Evaluating Large Language Models as Expert Annotators

📄 arXiv: 2508.07827v1 📥 PDF

作者: Yu-Min Tseng, Wei-Lin Chen, Chung-Chi Chen, Hsin-Hsi Chen

分类: cs.CL

发布日期: 2025-08-11

备注: Accepted to COLM 2025


💡 一句话要点

评估大型语言模型作为专家标注者的有效性

🎯 匹配领域: 支柱九:具身大模型 (Embodied Foundation Models)

关键词: 大型语言模型 数据标注 专家知识 多代理讨论 推理模型 自然语言处理 金融 生物医学

📋 核心要点

  1. 现有方法在需要专家知识的领域中,LLMs的标注效果尚未得到充分验证,存在性能不足的问题。
  2. 论文提出了一种多代理讨论框架,模拟人类标注者的讨论过程,以提高LLMs的标注准确性。
  3. 实验结果显示,单个LLMs的推理技术效果有限,且多代理环境中模型行为表现出特定特征,未能显著提升标注性能。

📝 摘要(中文)

文本数据标注是一个成本高、耗时长且劳动密集的过程。尽管大型语言模型(LLMs)在一般自然语言处理任务中显示出作为人类标注者的潜力,但在需要专家知识的领域中的标注任务效果仍未得到充分探索。本文研究了顶尖LLMs是否能够作为人类专家标注者的直接替代品,特别是在金融、生物医学和法律等高度专业化领域。我们提出了一种多代理讨论框架,模拟人类标注者的讨论过程,LLMs在此过程中考虑其他代理的标注和理由。实验结果表明,单个LLMs的推理技术在数据标注中的效果有限,且多代理环境中模型行为表现出特定特征。

🔬 方法详解

问题定义:本文旨在探讨大型语言模型在金融、生物医学和法律等专业领域的标注效果,现有方法未能充分验证其在专家知识领域的有效性。

核心思路:通过构建多代理讨论框架,模拟人类标注者的互动,使LLMs在考虑他人标注和理由的基础上进行最终标注,以期提高标注质量。

技术框架:整体架构包括多个LLMs作为代理,参与讨论并进行标注。每个代理在标注前需考虑其他代理的意见和理由,形成集体决策。

关键创新:提出的多代理讨论框架是与现有单一LLM标注方法的本质区别,强调了模型间的互动和讨论对标注结果的影响。

关键设计:在实验中使用了推理模型(如o3-mini)进行比较,设置了不同的推理时间技术(如链式思维和自一致性),以评估其对标注效果的影响。实验结果表明,推理模型在大多数设置下未能显著提升性能。

📊 实验亮点

实验结果显示,单个LLMs在推理技术的应用下仅有边际或负向的性能提升,且多代理讨论环境中,某些模型(如Claude 3.7 Sonnet)在面对其他代理的正确标注时,仍然保持初始标注不变,表明模型的固执性。

🎯 应用场景

该研究的潜在应用领域包括金融分析、生物医学研究和法律文书处理等专业领域,能够为数据标注提供更高效的解决方案,降低人工成本,提高标注质量。未来,随着LLMs技术的进步,该方法可能会在更多专业领域得到应用。

📄 摘要(原文)

Textual data annotation, the process of labeling or tagging text with relevant information, is typically costly, time-consuming, and labor-intensive. While large language models (LLMs) have demonstrated their potential as direct alternatives to human annotators for general domains natural language processing (NLP) tasks, their effectiveness on annotation tasks in domains requiring expert knowledge remains underexplored. In this paper, we investigate: whether top-performing LLMs, which might be perceived as having expert-level proficiency in academic and professional benchmarks, can serve as direct alternatives to human expert annotators? To this end, we evaluate both individual LLMs and multi-agent approaches across three highly specialized domains: finance, biomedicine, and law. Specifically, we propose a multi-agent discussion framework to simulate a group of human annotators, where LLMs are tasked to engage in discussions by considering others' annotations and justifications before finalizing their labels. Additionally, we incorporate reasoning models (e.g., o3-mini) to enable a more comprehensive comparison.

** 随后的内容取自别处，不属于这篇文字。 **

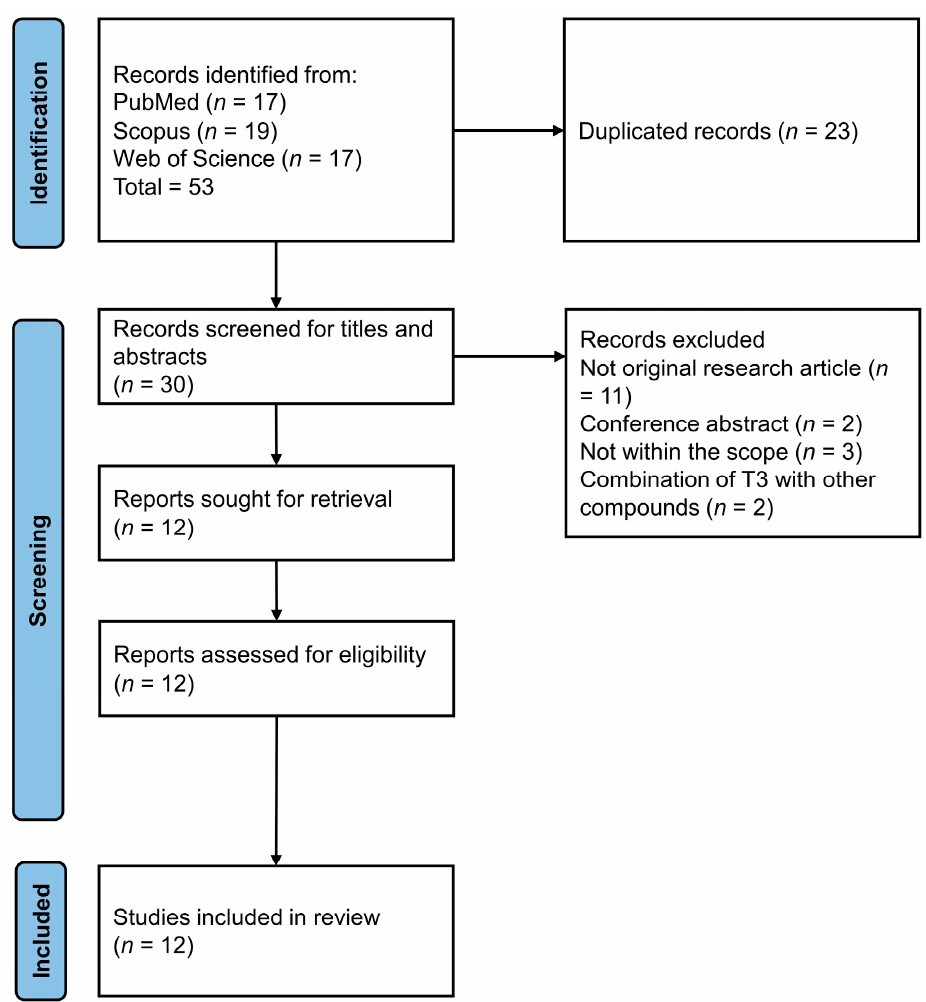
Figure 1. Flow chart of the article selection process.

Our empirical results reveal that: (1) Individual LLMs equipped with inference-time techniques (e.g., chain-of-thought (CoT), self-consistency) show only marginal or even negative performance gains, contrary to prior literature suggesting their broad effectiveness. (2) Overall, reasoning models do not demonstrate statistically significant improvements over non-reasoning models in most settings. This suggests that extended long CoT provides relatively limited benefits for data annotation in specialized domains. (3) Certain model behaviors emerge in the multi-agent discussion environment. For instance, Claude 3.7 Sonnet with thinking rarely changes its initial annotations, even when other agents provide correct annotations or valid reasoning.